**Action item**
Continue the course prerequisites text, picking up after its last item, "Rotation of coordinates, orthogonal matrices."

======== Page excerpt

Prerequisites

Whatever your background, we expect that you will be familiar with all the material listed below. We also expect that you will have experience in more advanced areas such as differential equations, fluid mechanics, numerical analysis, statistics, etc. The following gives details of the minimum prerequisite material.

Linear algebra

Definitions of a subspace, basis, dimension, span, linear dependence and independence.
Definitions of inner product spaces and norms; the Cauchy Schwarz inequality.
Matrix multiplication, transpose, determinant, trace, inverse. Identities such as (AB)^T=B^TA^T.
Systems of linear equations and their interpretation via matrices.
Elementary row operations, Gaussian elimination, and LU decomposition for the solution of linear systems.
Definition and concepts of eigenvalues and eigenvectors. Finding them by hand for up to 3x3 matrices.
Rotation of coordinates, orthogonal matrices.

================
======== Record extracts

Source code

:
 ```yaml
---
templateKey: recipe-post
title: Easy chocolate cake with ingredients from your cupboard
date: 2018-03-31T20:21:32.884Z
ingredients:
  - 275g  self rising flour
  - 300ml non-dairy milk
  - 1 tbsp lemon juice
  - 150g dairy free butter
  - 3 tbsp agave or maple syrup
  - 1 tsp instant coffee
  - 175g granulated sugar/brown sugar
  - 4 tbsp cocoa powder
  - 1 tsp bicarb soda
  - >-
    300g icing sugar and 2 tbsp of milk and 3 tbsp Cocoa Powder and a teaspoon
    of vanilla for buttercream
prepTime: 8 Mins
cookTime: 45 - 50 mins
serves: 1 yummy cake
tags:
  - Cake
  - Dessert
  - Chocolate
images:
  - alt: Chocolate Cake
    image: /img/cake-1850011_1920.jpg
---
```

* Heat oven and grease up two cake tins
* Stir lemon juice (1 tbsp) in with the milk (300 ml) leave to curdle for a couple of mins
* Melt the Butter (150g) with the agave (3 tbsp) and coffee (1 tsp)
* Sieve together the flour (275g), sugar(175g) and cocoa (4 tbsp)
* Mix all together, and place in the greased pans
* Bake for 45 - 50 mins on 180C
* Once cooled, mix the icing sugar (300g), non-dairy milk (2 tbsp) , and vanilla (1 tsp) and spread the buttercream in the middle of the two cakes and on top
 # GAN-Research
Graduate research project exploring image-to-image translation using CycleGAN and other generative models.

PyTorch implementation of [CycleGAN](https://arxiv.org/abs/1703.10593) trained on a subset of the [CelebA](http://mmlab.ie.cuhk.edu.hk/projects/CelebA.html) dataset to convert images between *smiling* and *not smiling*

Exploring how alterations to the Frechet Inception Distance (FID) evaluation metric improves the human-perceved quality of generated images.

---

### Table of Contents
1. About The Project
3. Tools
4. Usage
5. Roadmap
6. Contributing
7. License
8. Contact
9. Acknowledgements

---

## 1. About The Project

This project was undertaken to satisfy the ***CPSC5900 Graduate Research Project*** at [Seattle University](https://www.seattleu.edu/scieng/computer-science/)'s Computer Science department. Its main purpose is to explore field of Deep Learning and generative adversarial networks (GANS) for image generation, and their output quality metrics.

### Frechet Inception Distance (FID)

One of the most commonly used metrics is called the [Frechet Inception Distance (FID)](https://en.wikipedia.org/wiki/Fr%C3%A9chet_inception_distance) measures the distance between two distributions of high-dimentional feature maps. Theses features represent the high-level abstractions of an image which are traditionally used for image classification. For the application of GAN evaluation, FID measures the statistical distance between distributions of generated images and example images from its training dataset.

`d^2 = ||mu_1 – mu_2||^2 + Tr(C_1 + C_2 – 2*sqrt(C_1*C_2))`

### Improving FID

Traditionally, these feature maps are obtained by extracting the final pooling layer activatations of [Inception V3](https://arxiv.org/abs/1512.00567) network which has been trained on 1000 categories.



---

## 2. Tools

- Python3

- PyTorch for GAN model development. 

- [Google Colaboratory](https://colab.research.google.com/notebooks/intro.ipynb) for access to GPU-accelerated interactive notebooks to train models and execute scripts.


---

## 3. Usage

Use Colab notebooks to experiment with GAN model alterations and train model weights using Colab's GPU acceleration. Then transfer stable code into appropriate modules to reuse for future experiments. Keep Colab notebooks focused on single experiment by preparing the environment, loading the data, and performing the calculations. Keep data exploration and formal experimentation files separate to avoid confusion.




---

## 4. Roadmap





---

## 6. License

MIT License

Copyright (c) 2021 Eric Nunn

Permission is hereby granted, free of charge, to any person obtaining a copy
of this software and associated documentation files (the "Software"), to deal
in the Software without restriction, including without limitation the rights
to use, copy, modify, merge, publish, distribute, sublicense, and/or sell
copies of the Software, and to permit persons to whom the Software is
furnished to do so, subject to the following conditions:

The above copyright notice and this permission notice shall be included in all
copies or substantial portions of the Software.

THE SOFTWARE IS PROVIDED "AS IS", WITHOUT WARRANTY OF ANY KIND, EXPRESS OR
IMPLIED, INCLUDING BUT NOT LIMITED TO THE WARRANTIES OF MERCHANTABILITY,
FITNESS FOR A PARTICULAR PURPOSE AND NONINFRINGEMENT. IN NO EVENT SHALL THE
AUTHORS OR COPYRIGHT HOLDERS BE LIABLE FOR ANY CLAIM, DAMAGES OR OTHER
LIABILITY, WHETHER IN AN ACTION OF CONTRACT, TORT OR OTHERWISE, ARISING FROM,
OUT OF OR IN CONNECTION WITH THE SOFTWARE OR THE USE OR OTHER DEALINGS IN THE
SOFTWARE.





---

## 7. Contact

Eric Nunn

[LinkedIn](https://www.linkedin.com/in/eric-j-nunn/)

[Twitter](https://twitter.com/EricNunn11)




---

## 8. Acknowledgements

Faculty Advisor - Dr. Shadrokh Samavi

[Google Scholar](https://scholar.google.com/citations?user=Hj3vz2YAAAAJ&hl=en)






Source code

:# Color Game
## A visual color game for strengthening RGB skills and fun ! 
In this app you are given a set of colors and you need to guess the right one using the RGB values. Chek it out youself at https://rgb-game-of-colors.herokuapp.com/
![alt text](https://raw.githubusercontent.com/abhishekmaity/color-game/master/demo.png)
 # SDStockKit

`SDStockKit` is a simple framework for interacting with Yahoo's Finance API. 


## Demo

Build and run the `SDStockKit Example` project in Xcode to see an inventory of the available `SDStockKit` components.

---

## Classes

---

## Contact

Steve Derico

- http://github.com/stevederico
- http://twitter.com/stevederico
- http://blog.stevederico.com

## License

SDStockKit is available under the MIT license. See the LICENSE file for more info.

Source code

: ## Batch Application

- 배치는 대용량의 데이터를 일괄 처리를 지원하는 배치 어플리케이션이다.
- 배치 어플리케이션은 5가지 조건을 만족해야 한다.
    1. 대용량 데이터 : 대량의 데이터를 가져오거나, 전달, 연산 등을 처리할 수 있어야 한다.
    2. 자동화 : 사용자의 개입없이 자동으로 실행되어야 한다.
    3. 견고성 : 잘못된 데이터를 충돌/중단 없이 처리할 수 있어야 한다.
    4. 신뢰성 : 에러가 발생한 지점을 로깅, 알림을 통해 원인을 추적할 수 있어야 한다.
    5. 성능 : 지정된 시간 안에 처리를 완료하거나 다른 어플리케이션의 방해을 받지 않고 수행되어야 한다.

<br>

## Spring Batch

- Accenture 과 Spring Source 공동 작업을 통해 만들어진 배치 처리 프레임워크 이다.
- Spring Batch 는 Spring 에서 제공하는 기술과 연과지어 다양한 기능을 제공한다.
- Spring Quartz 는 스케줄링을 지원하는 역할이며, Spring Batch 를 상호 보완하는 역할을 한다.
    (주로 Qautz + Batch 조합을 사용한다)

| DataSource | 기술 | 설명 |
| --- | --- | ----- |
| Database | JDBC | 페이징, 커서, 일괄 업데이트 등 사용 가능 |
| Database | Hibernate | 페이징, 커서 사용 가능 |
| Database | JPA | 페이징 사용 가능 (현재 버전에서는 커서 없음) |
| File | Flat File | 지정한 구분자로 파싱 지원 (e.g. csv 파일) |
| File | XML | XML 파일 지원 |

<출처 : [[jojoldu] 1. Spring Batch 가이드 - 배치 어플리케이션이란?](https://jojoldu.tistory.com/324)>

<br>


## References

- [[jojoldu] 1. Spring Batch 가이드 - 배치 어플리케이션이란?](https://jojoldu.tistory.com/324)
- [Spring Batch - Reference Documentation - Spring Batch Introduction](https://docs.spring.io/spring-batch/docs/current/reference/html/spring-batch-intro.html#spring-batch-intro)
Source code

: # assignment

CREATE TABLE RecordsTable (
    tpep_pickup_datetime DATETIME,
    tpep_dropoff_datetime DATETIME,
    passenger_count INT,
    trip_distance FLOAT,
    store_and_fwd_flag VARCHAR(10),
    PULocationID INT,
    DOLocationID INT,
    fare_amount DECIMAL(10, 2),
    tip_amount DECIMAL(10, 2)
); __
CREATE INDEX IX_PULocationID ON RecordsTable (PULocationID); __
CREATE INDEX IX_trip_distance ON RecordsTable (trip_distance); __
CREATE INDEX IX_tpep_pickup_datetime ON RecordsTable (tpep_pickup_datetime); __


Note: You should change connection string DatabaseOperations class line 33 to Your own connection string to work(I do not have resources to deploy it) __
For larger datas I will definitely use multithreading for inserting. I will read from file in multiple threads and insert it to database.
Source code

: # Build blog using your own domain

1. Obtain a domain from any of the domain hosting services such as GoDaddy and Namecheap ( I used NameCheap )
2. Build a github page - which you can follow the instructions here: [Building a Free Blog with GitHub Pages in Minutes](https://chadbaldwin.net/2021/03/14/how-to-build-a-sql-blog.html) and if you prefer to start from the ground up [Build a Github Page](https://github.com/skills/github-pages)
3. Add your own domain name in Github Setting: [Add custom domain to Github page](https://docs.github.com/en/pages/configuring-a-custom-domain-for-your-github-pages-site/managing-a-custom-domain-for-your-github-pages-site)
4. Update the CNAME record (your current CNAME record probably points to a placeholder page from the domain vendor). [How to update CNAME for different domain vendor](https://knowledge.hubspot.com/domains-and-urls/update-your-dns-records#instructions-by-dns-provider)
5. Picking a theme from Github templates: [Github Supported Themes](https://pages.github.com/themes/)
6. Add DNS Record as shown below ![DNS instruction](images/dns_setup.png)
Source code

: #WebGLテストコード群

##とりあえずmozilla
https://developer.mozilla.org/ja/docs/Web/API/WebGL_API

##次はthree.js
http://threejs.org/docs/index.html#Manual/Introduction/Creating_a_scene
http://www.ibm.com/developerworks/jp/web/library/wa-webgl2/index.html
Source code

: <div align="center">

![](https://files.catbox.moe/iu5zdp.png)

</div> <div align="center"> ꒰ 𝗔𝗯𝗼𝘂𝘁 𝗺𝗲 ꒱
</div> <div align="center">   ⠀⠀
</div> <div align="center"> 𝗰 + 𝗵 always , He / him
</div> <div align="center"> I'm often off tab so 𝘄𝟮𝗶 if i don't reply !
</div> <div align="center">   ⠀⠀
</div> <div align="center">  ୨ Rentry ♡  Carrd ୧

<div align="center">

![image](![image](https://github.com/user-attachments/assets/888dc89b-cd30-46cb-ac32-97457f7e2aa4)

================

**Reply to the task**
Diagonalisation. Possibility of non-diagonalisable matrices.
Properties of real symmetric matrices.
Properties of singular matrices.

Background reading
Jordan & Smith chapters 7, 8, 12, 13; Kreyszig chapters 7, 8.

Real analysis

Concepts and practice of differentiation and integration.
Taylor's theorem.
Limits and L'Hôpital's rule.
The Mean Value Theorem and the Intermediate Value Theorem.

Background reading
Collins chapter 0; Jordan & Smith chapters 1-5, 14-17.

Calculus of several variables

Concept and practice of partial differentiation.
Change of coordinates, chain rule.
Line, surface and volume integrals. Change of variables, Jacobian.
div, grad, curl and the Laplacian in Cartesian and other coordinate systems.
Simple manipulation rules: $\nabla \cdot (\phi$ u) = $\nabla \phi \cdot$ u + $\phi \nabla \cdot$ u , and so forth.
Classification of stationary points: local minima, maxima and saddle points. Lagrange multipliers.
Divergence theorem and Stokes' theorem.

Background reading
Jordan & Smith chapters 28-34; Kreyszig chapters 9, 10.

Complex analysis

Basic manipulation of complex numbers and complex variables.
Properties of complex functions: zⁿ, e^z, log z, z^$\alpha$, Euler's formula.
Analytic functions and power series. Convergence, divergence and Cauchy sequences. Holomorphic functions. Cauchy-Riemann equations.
Analysis and classification of isolated singularities and branch points.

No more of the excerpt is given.